The UK looks poised to strike an Australian deal. On 23 April, the UK Trade Secretary Liz Truss and her Australian counterpart Dan Tehan released a joint statement, declaring that ‘both countries are confident the remaining issues will be resolved, and will now enter a sprint to agree the outstanding details with the aim of reaching agreement in principle’.
If an FTA with Australia is secured – which seems very likely – it would arguably constitute the UK’s most significant foreign policy achievement since it left the EU. Yet, we know the Australian deal won’t be to everyone’s liking.
As reported by Peter Foster and George Parker of the Financial Times, the terms of the deal have been the subject of a ferocious battle in cabinet between Environment Secretary George Eustice and Trade Secretary Liz Truss over the subject of agricultural tariffs.
The fact that the cabinet is split over the merits of agricultural liberalisation is hardly news. But what gives the current spat added significance is that, with an Australian deal imminent, we get to see for the first time how, in practical terms, the Government reconciles the tension between its simultaneous commitment to upholding UK food standards while liberalising trade through bilateral FTAs.
What’s at stake?
As a net agricultural goods exporter, Australia sees the UK as a significant market opportunity, especially for its beef, lamb, dairy and sugar exports.
At the moment, its access to the UK is controlled by tariffs and so-called tariff-rate quotas (TRQs), whereby only limited quantities of certain goods that meet UK import requirements for food safety, quality and animal welfare standards can be imported tariff free.
Australia, however, is pushing to have these tariffs and TRQs abolished.

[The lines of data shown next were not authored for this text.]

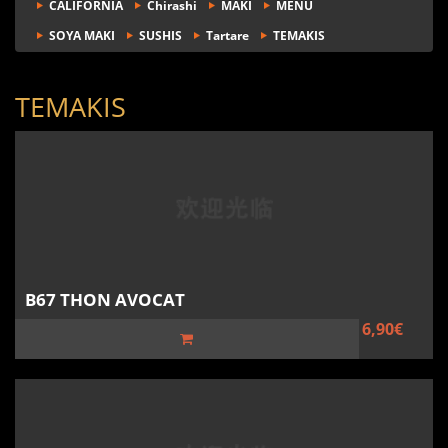
CALIFORNIA
Chirashi
MAKI
MENU
SOYA MAKI
SUSHIS
Tartare
TEMAKIS
TEMAKIS
B67 THON AVOCAT
6,90€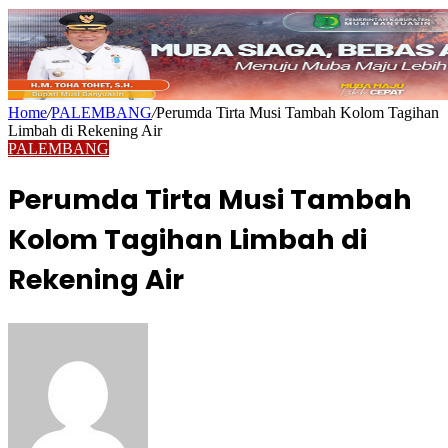
Home
/
PALEMBANG
/
Perumda Tirta Musi Tambah Kolom Tagihan
Limbah di Rekening Air
PALEMBANG
Perumda Tirta Musi Tambah
Kolom Tagihan Limbah di
Rekening Air
Send
an
email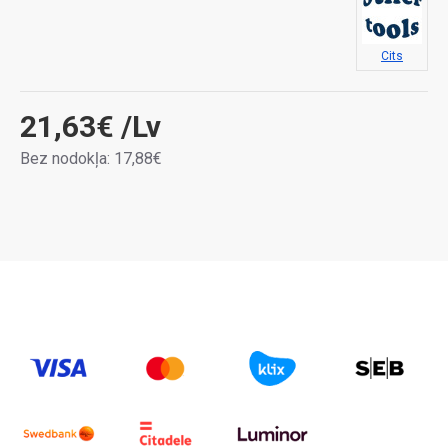
Cits
21,63€
/Lv
Bez nodokļa: 17,88€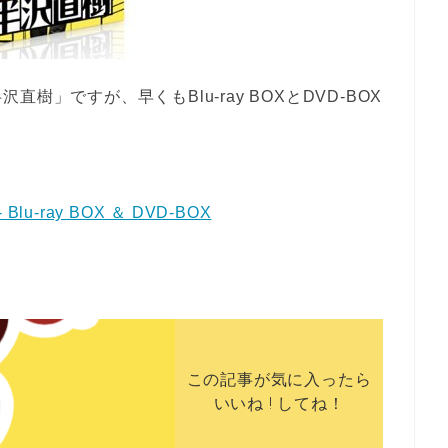
」ですが、早くもBlu-ray BOXとDVD-BOX
-ray BOX ＆ DVD-BOX
！
この記事が気に入ったら
いいね ! してね！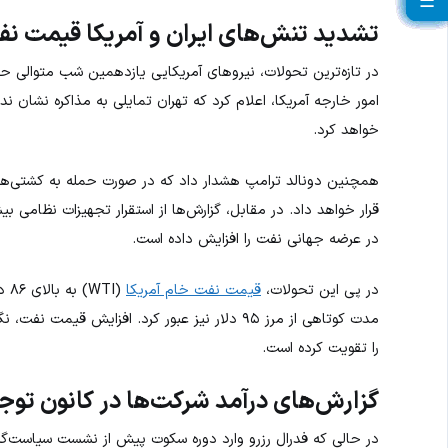
☰
☰
☰
☰
☰
☰
☰
☰
☰
☰
☰
☰
☰
☰
☰
☰
☰
☰
☰
☰
☰
تشدید تنش‌های ایران و آمریکا قیمت نفت ر
در تازه‌ترین تحولات، نیروهای آمریکایی یازدهمین شب متوالی حملا
امور خارجه آمریکا، اعلام کرد که تهران تمایلی به مذاکره نشان 
خواهد کرد.
همچنین دونالد ترامپ هشدار داد که در صورت حمله به کشتی‌های 
قرار خواهد داد. در مقابل، گزارش‌ها از استقرار تجهیزات نظامی بیش
در عرضه جهانی نفت را افزایش داده است.
در پی این تحولات،
قیمت نفت خام آمریکا
مدت کوتاهی از مرز ۹۵ دلار نیز عبور کرد. افزایش 
را تقویت کرده است.
گزارش‌های درآمد شرکت‌ها در کانون توجه 
در حالی که فدرال رزرو وارد دوره سکوت پیش از نشست سیاست‌گذ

It is also calling for the elimination ‘where possible’ of non-tariff barriers on agricultural trade that it regards as unnecessarily trade restricting.
In public, Australia is not being drawn on which of these non-tariff barriers it is targeting, although its opposition to the UK’s hormone beef import ban is well known.
The free-trade faction in cabinet, led by Truss, are fond of being described as the ‘Lidl free traders’, because of their belief that free trade will not only increase consumer choice but reward Conservatives voters in ‘Red Wall’ constituencies with cheaper food prices.
This outcome seems unlikely in the case of Australia, given that even large tariff reductions rarely have a discernible impact on consumer prices.
At the same time, the prospect of direct competition with Australian beef and lamb is probably the last thing the British farming sector needs at the moment.
Although the overall economic effects of a free-trade deal with Australia will be modest, it could have disproportionate impacts in Wales and Scottish where upland farmers are already reeling from the trade disruption caused by Brexit and the phasing out of EU subsidies, not to mention Covid.
Not one commission but two
The Australian deal comes hot on the heels of not one but two separate reviews commissioned by the Government, both of which have produced recommendations for upholding UK food standards.
The National Food Strategy (NFS) recommends a mandatory ‘verification’ system for FTA partners’ goods to enter the UK market tariff and quota free.
Under this, food imports from the country concerned would need to show that they met a set of ‘core standards’, including but not limited to standards on food safety, animal welfare and the prevention of severe environmental impacts.
The Trade and Agricultural Commission (TAC), meanwhile, recommends that the Government ‘should work with trading partners within future FTA negotiations to lower tariffs and quotas to zero’, but only where the partner country can demonstrate ‘outcome equivalence’ regarding a ‘core set of standards’ in the areas of climate change, environmental, ethical and animal welfare standards.
The TAC report recommends that imports failing to meet an equivalence test should be treated as instances of an ‘unfair’ trade practice and subject to ‘countervailing duties’ (import tariffs beyond those normally applied to imports).
The policy proposals offered by these two commissions are genuinely innovative and worthy of further study.
If implemented, they could serve to disentangle the use of tariff and non-tariff measures for the purpose of upholding high standards from their use as economic protectionism.
But even in this limited usage, these recommendations are still a long way from the version of free trade championed by the ‘Lidl free traders’.
The NFS and TAC recommendations also share three common problems. The first is that it is far from clear that using tariffs and non-tariff barriers in the ways proposed would be legal under WTO rules, where the issue of trade discrimination on the basis of different production methods is still a highly controversial one.
The second is that it is unclear what incentives trade partners like Australia would have for signing up to such a system, since the logical response would surely be that their own farming systems may be different, but they are hardly unfair.
Third, and most importantly, it is ultimately up to the Government to decide which, if any, of these recommendations it wishes to take up and enshrine in its FTAs.
This, after all, remains the central political problem raised by the Australian deal – how to satisfy the competing interests of different stakeholders and who to blame when things go wrong.